The significance of the renminbi continues to grow among Commerzbank’s corporate clients. The majority of companies with annual sales of €250m or more see the Chinese currency as highly relevant: 57% (2019: 46%) now use the renminbi for invoicing in their China business, and a further 20% of this group plan to make the switch in the next 12 months.
In the category for companies with annual sales of €50m or more, 42% of firms currently invoice in renminbi, and 26% plan to do so within a year. Hedging foreign exchange risk continues to be the main driver for invoicing (64%). For the companies surveyed, “advantages in opening up markets in China” are almost on a par with “advantages in negotiating pricing” (around 50% in each case).
The Covid-19 pandemic has had a noticeable negative impact on business in China for the majority of companies – with around three-quarters reporting a decline in sales of up to 25%.

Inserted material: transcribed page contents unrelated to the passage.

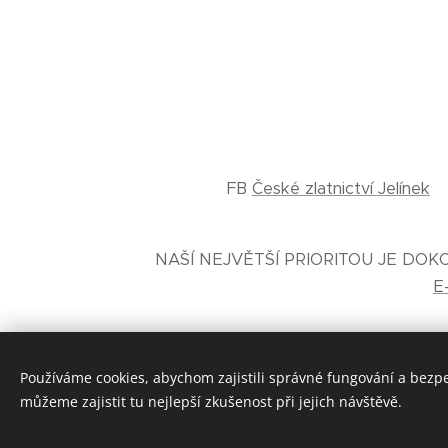
FB
České zlatnictví Jelínek
NAŠÍ NEJVĚTŠÍ PRIORITOU JE DO
E
Používáme cookies, abychom zajistili správné fungování a bezp
můžeme zajistit tu nejlepší zkušenost při jejich návštěvě.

However, over the course of the year, most of the declines have recovered to pre-crisis levels with two-thirds of the companies surveyed anticipating a positive future trend for business in China.

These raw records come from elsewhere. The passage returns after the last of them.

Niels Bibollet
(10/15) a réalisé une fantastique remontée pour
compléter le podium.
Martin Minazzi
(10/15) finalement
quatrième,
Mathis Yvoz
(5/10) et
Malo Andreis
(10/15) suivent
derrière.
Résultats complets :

Around 20% of companies say they will remain below pre-crisis levels despite the recovery. Three quarters of all Commerzbank clients now conduct their China business via locations in Europe, while the most frequented branch in Asia is Shanghai. “For us, this is a clear indication that the renminbi is steadily developing into a “normal” foreign currency for corporate clients and it’s increasingly being settled at their European headquarters”, explains Michael Rugilo, Asia expert at Commerzbank.

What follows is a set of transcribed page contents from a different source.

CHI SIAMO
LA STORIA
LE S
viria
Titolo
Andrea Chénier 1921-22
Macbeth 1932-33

38% of the companies surveyed are not currently planning to switch to renminbi (prior year 63%). According to the survey, the main barriers to the changeover are “established practices” (59%) and “the trading partner’s preference for euros or US dollars” (54%). Two other obstacles have become more relevant: persistently rigid capital outflow restrictions and “lack of confidence in the sustainability of the currency”, both criticised by 18% (2019: 11%) of respondents. 13% of the corporates also cite “political uncertainties”.
In day-to-day business, trade services (69%) and foreign exchange hedging and risk management instruments (59%) are the main instruments used in connection with renminbi products. Compared to 2019, the use of cash services and capital transfers has decreased. Of cash services, the majority of companies use renminbi payment transactions and accounts. “The fact that demand for renminbi financing declined during the pandemic demonstrates that many clients have an adequate capital base – even in pandemic times”, explains Mr Rugilo.
For the majority of respondents (63%), the US-China trade conflict has no impact on day-to-day business with China, even after the change of government in the US. This assessment is unchanged from 2019.